Heißt das, der Verbund ist kein Qualitätsanbieter?

In dem Zusammenhang sicher nicht. Die Verbundgesellschaft ist ein Billiganbieter und bietet nicht jene Leistungen, die wir zusätzlich erbringen. Etwa in Bezug auf Beratung, auf Sicherheit, dass man innerhalb kürzester Zeit vor Ort ist, wenn eine Störung vorliegt. Das alles gibt es bei uns und bei anderen nicht, weil die nicht die entsprechende Organisation und Infrastruktur haben, um die Kunden direkt zu bedienen.

Für die Infrastruktur ist ja auch nicht der Verbund verantwortlich, sondern derjenige Netzbetreiber, dessen Leitungen zum Kunden laufen.

Der Netzbetreiber ist bis zur Übergabestelle beim Hausanschlusskasten verantwortlich.

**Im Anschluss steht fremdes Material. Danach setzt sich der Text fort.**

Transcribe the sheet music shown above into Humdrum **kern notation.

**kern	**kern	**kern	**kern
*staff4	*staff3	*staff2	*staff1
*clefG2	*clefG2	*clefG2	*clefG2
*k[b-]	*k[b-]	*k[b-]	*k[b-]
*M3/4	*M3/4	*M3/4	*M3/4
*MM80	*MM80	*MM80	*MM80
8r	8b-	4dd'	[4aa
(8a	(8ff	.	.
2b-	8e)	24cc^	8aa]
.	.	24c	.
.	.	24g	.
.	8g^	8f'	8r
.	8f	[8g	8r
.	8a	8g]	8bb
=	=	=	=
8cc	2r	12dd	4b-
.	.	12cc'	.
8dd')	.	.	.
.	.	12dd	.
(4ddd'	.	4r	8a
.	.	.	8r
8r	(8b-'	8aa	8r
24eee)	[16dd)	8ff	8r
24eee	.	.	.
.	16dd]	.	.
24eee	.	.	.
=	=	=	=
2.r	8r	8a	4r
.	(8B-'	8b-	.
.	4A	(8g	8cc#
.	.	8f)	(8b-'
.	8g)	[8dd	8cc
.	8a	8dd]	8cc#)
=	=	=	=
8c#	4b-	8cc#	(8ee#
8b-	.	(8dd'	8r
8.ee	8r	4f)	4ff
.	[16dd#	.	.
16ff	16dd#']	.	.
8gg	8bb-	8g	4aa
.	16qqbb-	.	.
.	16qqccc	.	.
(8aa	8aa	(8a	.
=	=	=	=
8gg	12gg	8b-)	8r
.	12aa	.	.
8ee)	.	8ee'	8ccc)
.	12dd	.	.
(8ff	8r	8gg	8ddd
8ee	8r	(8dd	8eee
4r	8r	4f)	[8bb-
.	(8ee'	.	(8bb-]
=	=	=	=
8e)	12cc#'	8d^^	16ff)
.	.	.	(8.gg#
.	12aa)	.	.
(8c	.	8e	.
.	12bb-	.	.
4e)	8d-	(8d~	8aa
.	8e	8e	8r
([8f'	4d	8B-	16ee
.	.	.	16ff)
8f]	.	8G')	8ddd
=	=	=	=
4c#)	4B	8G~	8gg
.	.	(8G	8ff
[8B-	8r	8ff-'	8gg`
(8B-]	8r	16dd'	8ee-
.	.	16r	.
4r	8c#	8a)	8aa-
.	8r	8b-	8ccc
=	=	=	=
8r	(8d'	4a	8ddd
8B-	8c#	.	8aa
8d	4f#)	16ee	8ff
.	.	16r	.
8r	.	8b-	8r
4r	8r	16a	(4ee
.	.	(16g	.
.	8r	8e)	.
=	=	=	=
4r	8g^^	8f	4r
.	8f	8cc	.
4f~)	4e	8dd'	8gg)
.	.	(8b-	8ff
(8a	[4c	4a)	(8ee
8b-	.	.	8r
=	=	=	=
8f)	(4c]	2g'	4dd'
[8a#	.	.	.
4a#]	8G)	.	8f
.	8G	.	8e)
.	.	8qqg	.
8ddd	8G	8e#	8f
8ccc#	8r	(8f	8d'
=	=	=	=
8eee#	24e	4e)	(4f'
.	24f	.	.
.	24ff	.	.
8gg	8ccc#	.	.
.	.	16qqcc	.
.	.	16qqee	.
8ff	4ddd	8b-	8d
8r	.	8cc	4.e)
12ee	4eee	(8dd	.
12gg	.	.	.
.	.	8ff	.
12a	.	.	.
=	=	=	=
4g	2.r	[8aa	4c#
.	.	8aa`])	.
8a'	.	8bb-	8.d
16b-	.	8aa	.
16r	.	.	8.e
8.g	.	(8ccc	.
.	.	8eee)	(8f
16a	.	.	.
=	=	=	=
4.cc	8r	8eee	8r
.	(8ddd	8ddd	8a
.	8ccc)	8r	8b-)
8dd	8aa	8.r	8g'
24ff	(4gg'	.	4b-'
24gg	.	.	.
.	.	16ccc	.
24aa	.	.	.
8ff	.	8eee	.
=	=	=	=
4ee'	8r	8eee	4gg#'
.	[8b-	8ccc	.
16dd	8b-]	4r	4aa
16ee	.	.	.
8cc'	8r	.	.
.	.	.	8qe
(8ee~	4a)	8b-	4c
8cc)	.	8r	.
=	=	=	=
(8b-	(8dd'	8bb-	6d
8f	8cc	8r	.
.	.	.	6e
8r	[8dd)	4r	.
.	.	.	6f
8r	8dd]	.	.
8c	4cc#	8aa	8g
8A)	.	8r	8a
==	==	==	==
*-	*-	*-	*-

Aber die Leute haben schon gerne, dass sich auch irgendwer vom Lieferanten um die Anlage kümmert und zur Hand ist, wenn es am Wochenende zu Schwierigkeiten kommt. Das ist unser Vorzug.

Burkhard Hofer wurde am 30. Mai 1944 geboren, studierte Rechtswissenschaften und begann 1980 seine Tätigkeit beim niederösterreichischen Energieversorger EVN.

Ab 1992 führte er das Generalsekretariat, war neben Rechtsangelegenheiten für Beteiligungs- und Projektkoordination zuständig und Verhandlungsführer bei wichtigen Vorhaben wie der Umsetzung der österreichischen Gaslösung. 2005 wurde Hofer in den EVN-Vorstand berufen und fungiert dort seither als Sprecher.